From the line with "hfov_deg: 61.7" through the line with "focal_mm: 4.15", repeat the entries verbatim, both end lines included, and add nothing.

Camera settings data
-=-=-
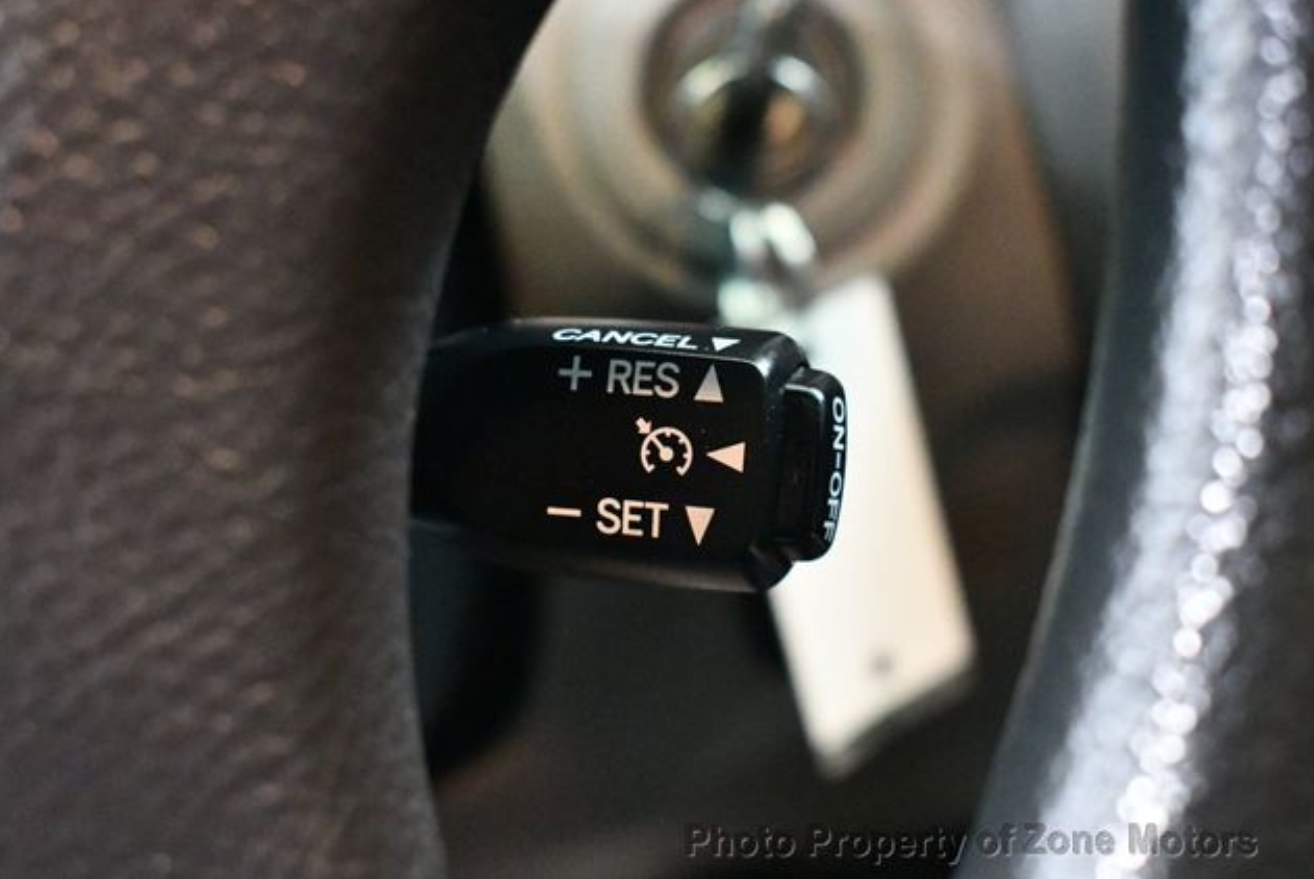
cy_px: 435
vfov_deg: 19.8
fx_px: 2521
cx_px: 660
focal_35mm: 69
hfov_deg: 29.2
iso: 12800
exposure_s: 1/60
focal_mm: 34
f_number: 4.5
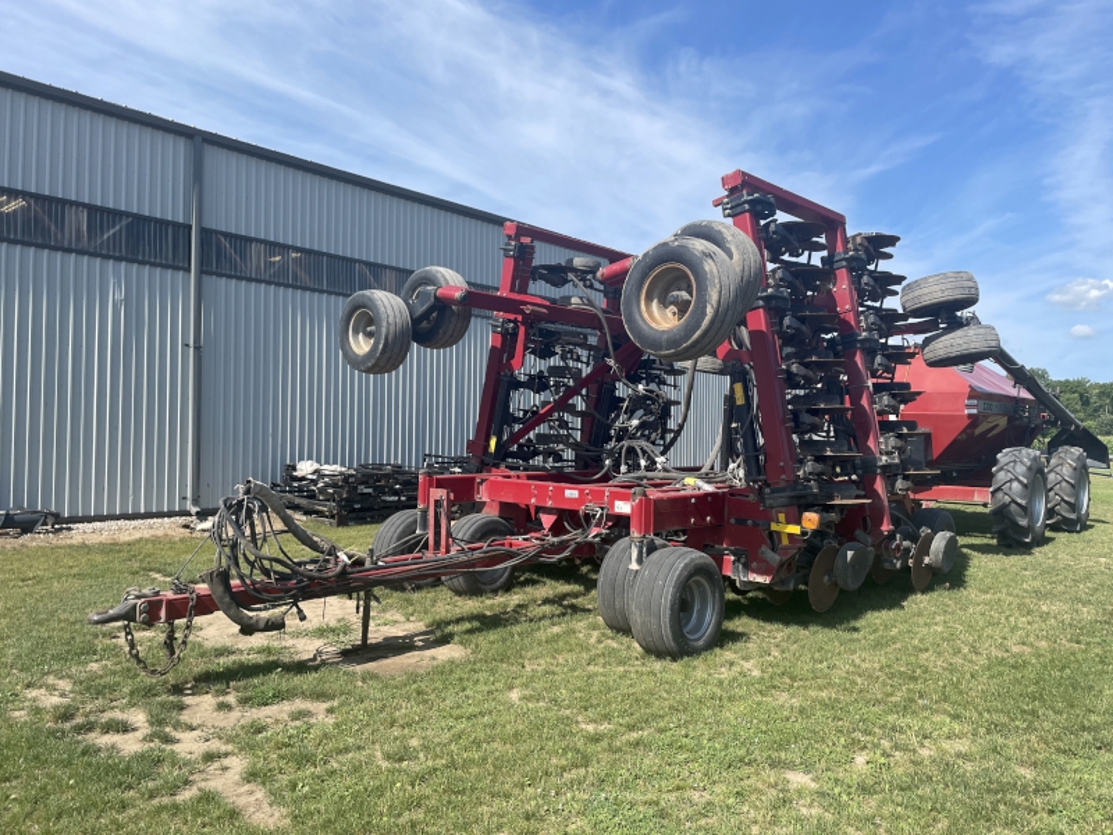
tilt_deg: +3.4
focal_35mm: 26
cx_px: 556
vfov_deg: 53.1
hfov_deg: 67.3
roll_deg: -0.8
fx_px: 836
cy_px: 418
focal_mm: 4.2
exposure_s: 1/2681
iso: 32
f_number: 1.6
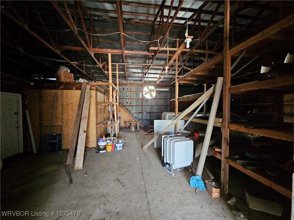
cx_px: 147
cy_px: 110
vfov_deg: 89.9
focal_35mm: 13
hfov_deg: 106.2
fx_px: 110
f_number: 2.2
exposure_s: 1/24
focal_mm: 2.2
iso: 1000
-=-=-
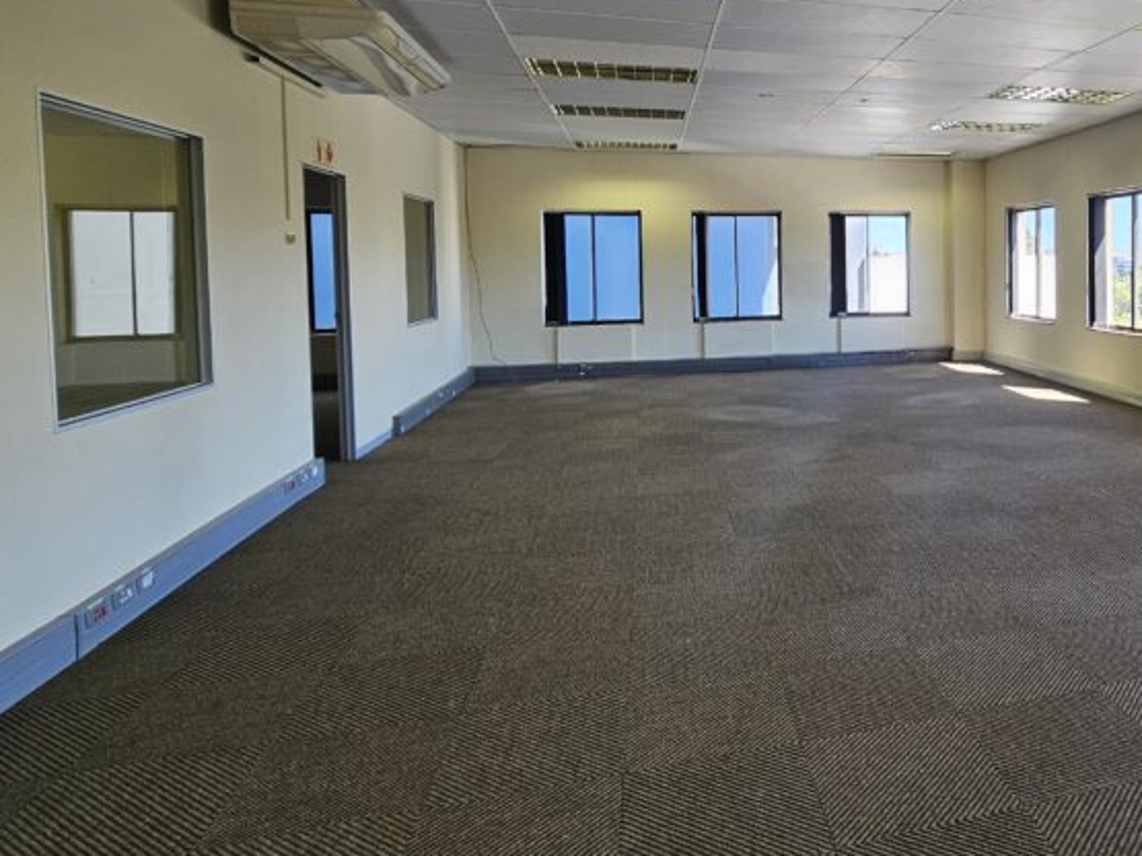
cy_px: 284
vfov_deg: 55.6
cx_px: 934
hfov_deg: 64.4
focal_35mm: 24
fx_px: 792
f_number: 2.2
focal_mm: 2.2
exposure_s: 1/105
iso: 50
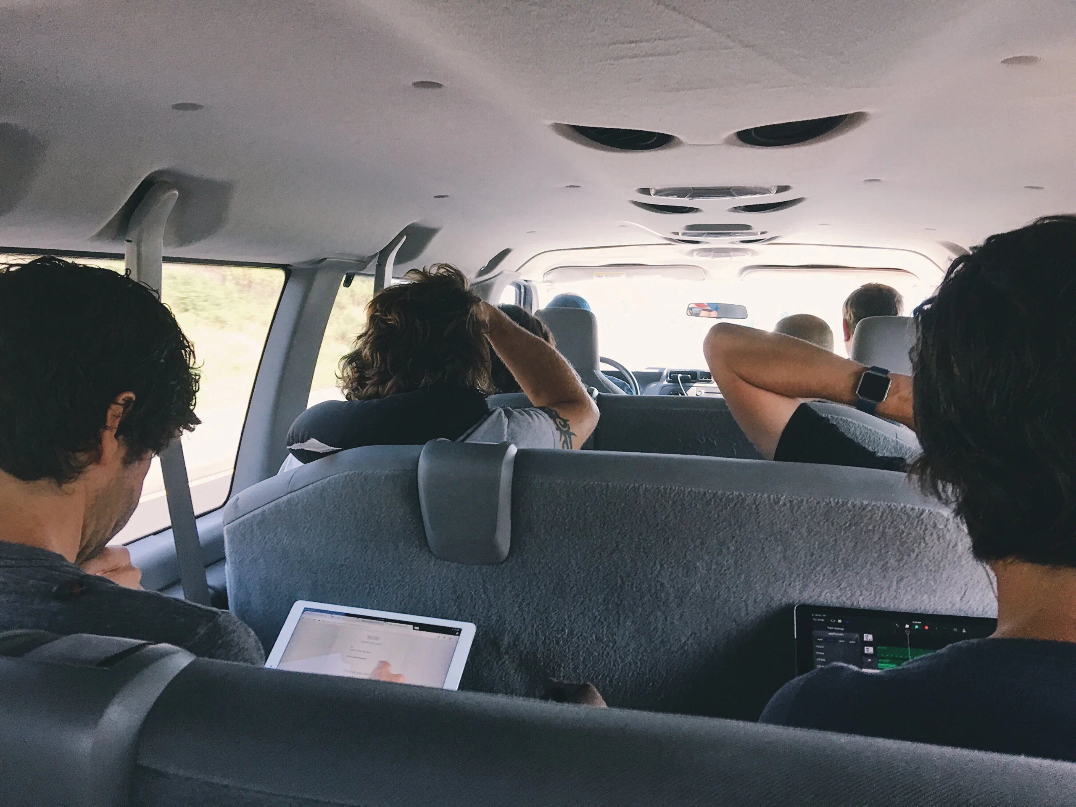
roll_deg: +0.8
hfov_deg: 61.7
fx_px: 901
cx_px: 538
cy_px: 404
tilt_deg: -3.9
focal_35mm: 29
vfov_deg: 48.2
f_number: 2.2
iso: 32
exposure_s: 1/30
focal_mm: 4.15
-=-=-
● REPLY
hfov_deg: 61.7
fx_px: 901
cx_px: 538
cy_px: 404
tilt_deg: -3.9
focal_35mm: 29
vfov_deg: 48.2
f_number: 2.2
iso: 32
exposure_s: 1/30
focal_mm: 4.15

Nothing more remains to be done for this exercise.